Santa Clarita sounds off on Second Amendment ruling

Richard Nagler, the owner of Adam's Armory, shows his concealed Springfield 1911 Pistol at his gun store in Stevenson Ranch on Thursday, Dec. 7, 2017. Nikolas Samuels/The Signal

A federal appeals court ruling on open-carry gun law in Hawaii has drawn reactions and speculation from local activists regarding the possible ways the ruling could affect Santa Clarita gun owners.

The 9th U.S. Circuit Court of Appeals ruled Tuesday that Hawaiian officials had violated a resident’s Second Amendment rights when he was denied a permit to openly carry a loaded gun in public.

The ruling protects the right to openly carry a gun in public for self-defense, not just keep guns in homes.

California law bans open carry of a gun, and conditionally allows some applicants to concealed carry a gun, with the license issued or denied at the discretion of the county sheriff or police.

Quin Quinteros, an organizer of Santa Clarita Valley Concealed Carry Group, said he agreed with the recent ruling.

“It’s giving back our constitutional rights,” he said. “If we think about owning weapons to protect ourselves against enemies, foreign and domestic, we should be allowed to use them.”

Quinteros said he personally prefers concealed carry of a gun because he “(doesn’t want) to broadcast to the world I’m carrying a weapon. Those who open carry would be more of an open target to someone doing harm.”

However, he does think people should be allowed to open carry if they would like.

In 2016, the 9th Circuit ruled, in the California case Peruta v. County of San Diego, that the Second Amendment does not protect concealed carry permits and denying them to citizens was constitutional.

Rep. Steve Knight, R-Palmdale, agreed with this week’s decision.

“The Second Amendment exists to guarantee the right of individuals to protect themselves,” he said.

Katie Hill, the Democratic challenger for Knight’s seat in the November election, said the decision ran counter to previous rulings of the 9th Circuit, which upheld local jurisdictions’ ability to regulate the public carrying of weapons.

“I stand with law enforcement on this, and more guns on the streets means cops are less safe,” she said. “With any kind of situation concerning the ability to carry a weapon in public, there should be the most rigorous background checks and training requirements that are dictated and overseen by local law enforcement.”

Logan Smith, a candidate for Santa Clarita City Council, said the courts had the authority to decide what they believed was constitutional.

“In the context of Santa Clarita, we have a lot of firearm owners here, law-abiding firearm owners,” he said. “The Second Amendment guarantees their rights.
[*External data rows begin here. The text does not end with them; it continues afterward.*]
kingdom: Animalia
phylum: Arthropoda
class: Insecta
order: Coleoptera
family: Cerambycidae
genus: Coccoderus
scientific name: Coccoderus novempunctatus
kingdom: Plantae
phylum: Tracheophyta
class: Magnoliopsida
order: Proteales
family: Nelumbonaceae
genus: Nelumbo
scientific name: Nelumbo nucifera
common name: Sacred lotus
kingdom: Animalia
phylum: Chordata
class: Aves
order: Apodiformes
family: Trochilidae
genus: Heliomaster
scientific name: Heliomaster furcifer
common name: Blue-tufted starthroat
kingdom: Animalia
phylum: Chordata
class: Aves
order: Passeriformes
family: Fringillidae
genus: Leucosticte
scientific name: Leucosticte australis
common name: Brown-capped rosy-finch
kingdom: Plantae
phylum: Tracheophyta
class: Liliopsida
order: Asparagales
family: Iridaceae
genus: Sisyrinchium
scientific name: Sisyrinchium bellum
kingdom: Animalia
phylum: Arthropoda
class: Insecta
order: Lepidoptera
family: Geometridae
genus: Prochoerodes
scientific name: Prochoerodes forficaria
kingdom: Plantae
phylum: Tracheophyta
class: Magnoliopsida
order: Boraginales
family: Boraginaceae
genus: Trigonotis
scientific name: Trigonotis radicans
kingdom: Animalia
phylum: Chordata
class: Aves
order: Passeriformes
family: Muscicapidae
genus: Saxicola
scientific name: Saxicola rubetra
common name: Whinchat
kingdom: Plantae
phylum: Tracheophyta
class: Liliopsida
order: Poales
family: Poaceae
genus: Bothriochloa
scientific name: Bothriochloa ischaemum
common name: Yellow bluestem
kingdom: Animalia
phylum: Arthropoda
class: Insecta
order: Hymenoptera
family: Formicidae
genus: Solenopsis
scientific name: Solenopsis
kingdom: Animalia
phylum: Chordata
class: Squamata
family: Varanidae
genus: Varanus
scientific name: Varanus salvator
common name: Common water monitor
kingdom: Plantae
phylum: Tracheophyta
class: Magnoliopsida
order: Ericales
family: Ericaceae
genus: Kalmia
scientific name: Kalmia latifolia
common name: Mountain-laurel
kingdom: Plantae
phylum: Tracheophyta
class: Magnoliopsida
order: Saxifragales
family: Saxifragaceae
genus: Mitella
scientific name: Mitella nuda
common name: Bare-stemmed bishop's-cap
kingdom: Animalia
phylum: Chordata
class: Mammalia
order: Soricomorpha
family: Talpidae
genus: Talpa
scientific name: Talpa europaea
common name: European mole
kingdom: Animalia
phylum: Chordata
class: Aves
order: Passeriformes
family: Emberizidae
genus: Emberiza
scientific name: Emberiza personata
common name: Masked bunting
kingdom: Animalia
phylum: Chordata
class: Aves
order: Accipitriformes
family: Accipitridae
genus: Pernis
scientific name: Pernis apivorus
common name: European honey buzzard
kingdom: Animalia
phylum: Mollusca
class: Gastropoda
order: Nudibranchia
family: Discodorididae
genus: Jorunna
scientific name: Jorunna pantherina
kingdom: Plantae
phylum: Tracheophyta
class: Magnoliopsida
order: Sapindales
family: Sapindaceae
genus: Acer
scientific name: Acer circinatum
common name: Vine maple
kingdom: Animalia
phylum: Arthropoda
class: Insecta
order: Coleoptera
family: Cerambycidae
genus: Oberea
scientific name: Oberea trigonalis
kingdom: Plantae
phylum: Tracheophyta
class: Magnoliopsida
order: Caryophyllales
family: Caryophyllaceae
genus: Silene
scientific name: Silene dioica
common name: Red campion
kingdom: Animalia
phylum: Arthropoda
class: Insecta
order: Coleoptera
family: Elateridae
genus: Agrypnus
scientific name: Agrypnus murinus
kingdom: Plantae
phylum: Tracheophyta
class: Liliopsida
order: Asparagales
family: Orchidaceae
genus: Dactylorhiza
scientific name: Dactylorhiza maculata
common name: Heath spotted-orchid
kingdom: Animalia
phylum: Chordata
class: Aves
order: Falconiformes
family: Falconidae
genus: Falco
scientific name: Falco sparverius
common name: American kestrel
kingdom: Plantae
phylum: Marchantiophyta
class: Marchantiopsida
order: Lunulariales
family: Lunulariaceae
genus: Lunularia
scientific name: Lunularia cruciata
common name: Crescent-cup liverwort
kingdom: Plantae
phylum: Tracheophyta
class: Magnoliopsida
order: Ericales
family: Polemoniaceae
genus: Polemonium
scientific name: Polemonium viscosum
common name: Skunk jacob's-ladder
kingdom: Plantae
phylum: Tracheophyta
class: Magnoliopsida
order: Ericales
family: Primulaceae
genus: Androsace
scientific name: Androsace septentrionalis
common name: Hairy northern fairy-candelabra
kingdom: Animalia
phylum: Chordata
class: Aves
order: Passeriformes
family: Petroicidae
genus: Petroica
If we’re talking about gun violence in Santa Clarita, I’d like to focus on steps we can take to address suicide and school safety, like expanding the school resource officer program.”

Quinteros said the new ruling’s impacts here remain to be seen.

“We definitely think depending on how you look at it, either we are way ahead of everybody on gun laws or we are too strict,” Quinteros said.

“If you think we should limit our (gun) magazine count, then we’re ahead,” he said. “But if you think we should be allowed to bear arms, our laws are too strict.”